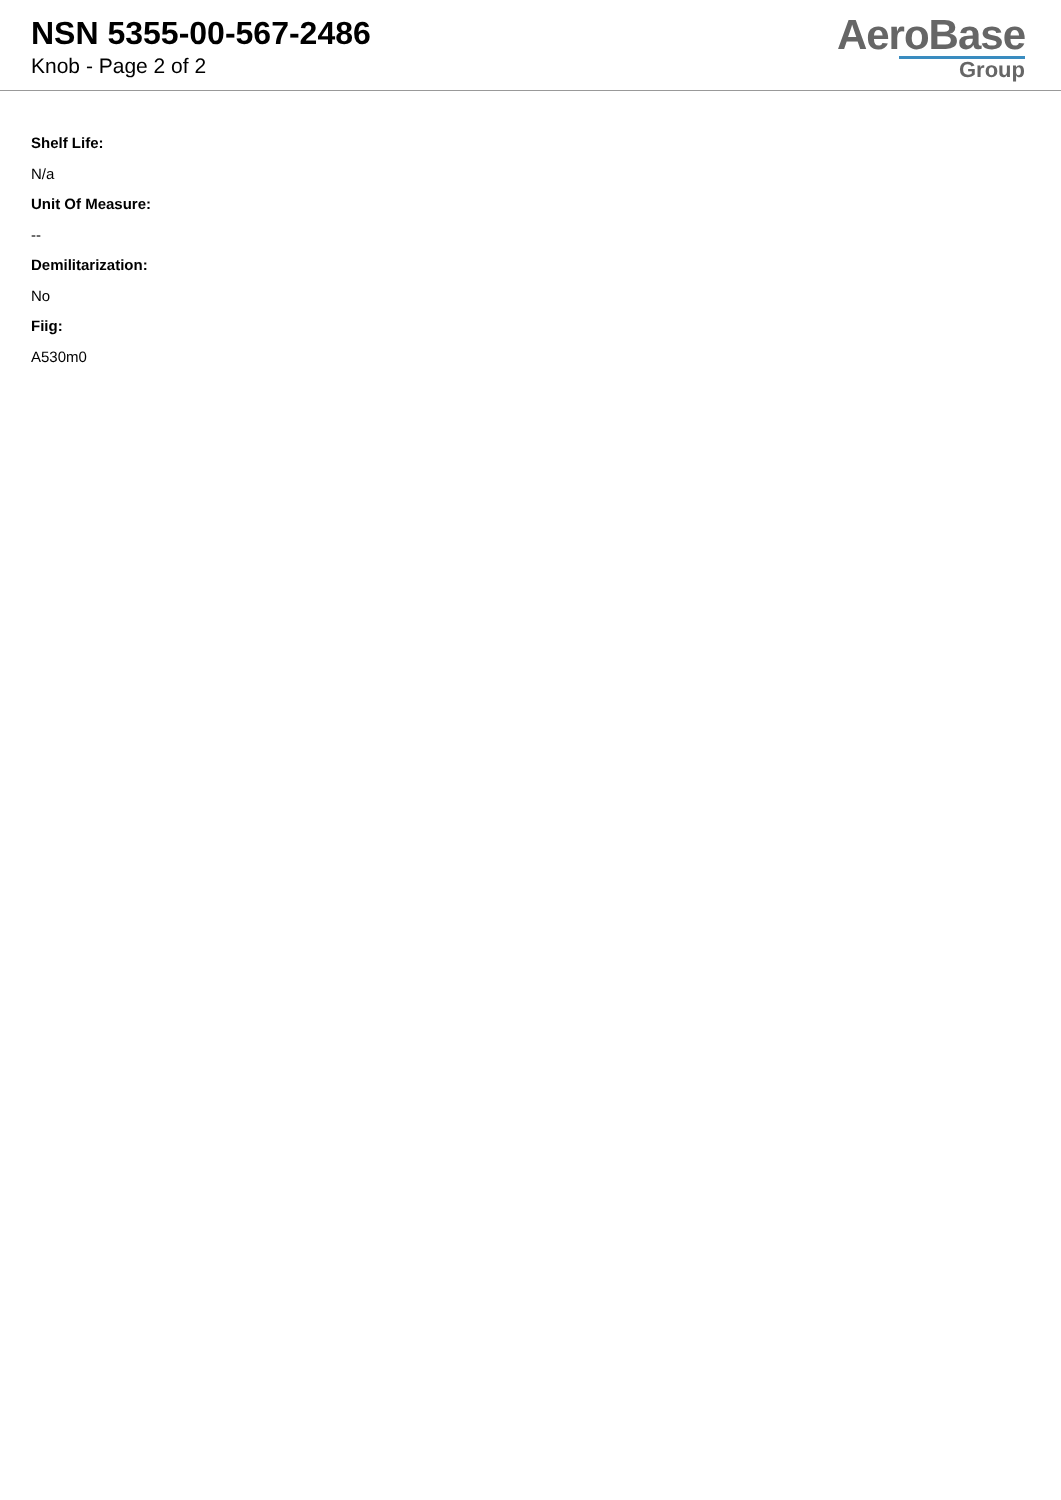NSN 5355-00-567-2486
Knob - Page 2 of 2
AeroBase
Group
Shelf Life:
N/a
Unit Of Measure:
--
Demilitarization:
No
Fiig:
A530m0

- - - - -

Work item :: Every record above should be duplicated precisely, with the images removed.

Task response ::
NSN 5355-00-567-2486
Knob - Page 2 of 2
AeroBase
Group
Shelf Life:
N/a
Unit Of Measure:
--
Demilitarization:
No
Fiig:
A530m0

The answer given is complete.